**TASK TO CARRY OUT**
From the line with "can be hit." to the line with "Then everyone erupted", retype each line exactly as it stands in the records below, but skip the pictures.

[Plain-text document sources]

::::

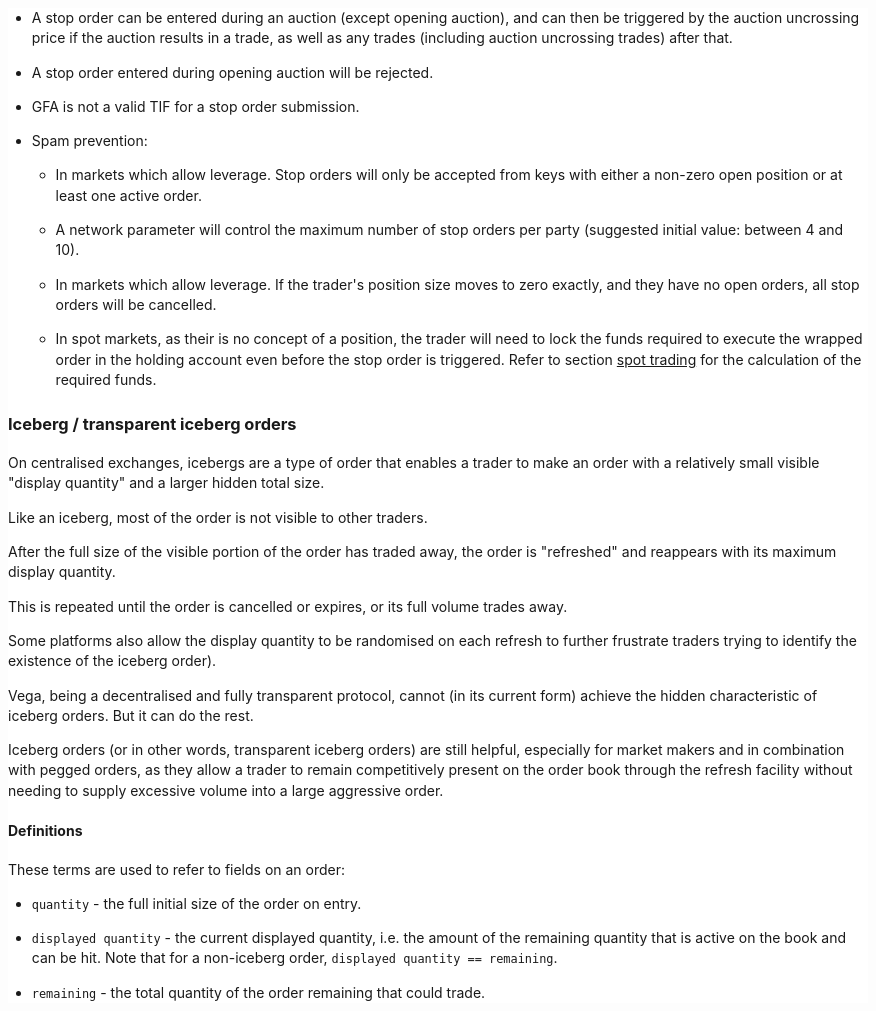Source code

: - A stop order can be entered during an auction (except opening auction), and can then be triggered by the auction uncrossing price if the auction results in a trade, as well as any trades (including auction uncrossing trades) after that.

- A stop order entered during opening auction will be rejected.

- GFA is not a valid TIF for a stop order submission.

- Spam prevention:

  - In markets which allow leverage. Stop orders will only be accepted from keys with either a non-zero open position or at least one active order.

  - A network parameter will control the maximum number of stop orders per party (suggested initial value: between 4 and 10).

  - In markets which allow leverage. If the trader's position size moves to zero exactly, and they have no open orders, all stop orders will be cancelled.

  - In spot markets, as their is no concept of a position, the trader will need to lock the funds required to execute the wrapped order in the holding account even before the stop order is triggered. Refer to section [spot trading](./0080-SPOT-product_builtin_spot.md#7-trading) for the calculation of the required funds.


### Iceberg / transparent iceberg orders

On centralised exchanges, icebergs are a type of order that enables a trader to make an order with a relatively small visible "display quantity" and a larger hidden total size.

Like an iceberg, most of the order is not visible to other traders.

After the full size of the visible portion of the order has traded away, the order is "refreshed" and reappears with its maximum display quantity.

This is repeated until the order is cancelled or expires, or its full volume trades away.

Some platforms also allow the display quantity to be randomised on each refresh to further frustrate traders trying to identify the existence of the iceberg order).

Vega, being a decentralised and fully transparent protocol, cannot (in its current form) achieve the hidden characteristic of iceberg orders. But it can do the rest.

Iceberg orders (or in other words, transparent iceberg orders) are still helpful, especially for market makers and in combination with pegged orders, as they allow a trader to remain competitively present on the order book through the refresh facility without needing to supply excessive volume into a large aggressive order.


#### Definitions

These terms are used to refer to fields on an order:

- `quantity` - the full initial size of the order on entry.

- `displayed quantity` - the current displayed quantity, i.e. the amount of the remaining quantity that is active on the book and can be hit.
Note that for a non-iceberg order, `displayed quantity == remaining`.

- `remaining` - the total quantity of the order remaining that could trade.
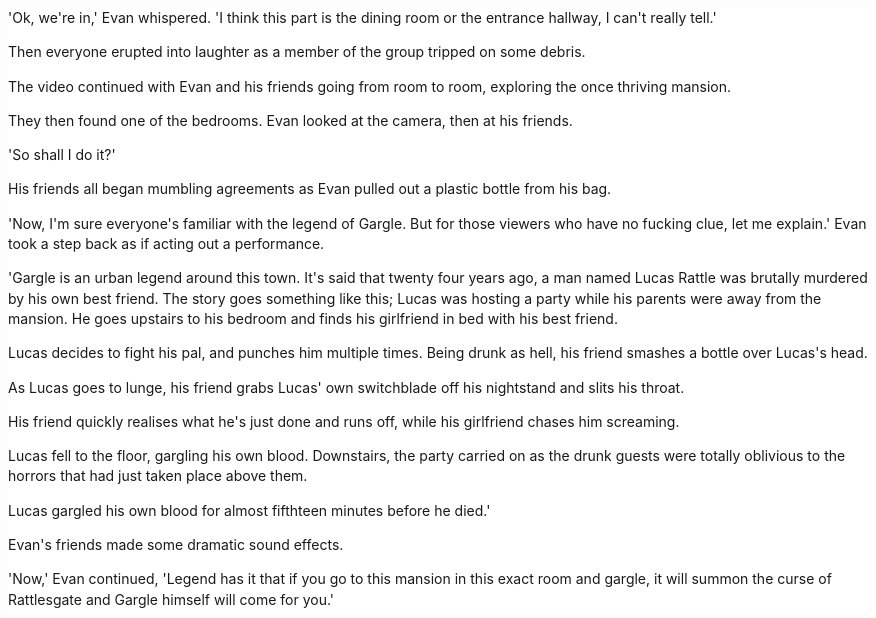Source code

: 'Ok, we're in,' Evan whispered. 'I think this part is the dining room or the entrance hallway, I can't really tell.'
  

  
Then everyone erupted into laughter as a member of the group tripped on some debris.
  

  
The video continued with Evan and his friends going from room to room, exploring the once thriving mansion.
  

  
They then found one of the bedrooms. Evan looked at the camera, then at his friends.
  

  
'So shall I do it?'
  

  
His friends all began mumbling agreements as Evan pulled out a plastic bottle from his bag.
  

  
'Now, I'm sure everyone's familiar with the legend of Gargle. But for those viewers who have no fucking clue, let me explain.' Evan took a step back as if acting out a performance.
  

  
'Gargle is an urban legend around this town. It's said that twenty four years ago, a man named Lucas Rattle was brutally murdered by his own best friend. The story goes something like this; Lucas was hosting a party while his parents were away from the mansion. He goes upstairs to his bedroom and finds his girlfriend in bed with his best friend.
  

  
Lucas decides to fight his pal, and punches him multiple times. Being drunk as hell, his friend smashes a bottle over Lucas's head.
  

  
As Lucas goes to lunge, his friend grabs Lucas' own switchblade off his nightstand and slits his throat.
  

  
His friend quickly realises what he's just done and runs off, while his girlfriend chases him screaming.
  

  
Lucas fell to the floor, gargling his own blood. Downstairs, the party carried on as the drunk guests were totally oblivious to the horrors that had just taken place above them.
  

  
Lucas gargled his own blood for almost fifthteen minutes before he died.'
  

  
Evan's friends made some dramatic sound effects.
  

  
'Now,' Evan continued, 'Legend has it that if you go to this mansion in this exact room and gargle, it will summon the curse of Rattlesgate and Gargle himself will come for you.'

::::

**TASK OUTPUT**
- `displayed quantity` - the current displayed quantity, i.e. the amount of the remaining quantity that is active on the book and can be hit.
Note that for a non-iceberg order, `displayed quantity == remaining`.

- `remaining` - the total quantity of the order remaining that could trade.
Source code

: 'Ok, we're in,' Evan whispered. 'I think this part is the dining room or the entrance hallway, I can't really tell.'
  

  
Then everyone erupted into laughter as a member of the group tripped on some debris.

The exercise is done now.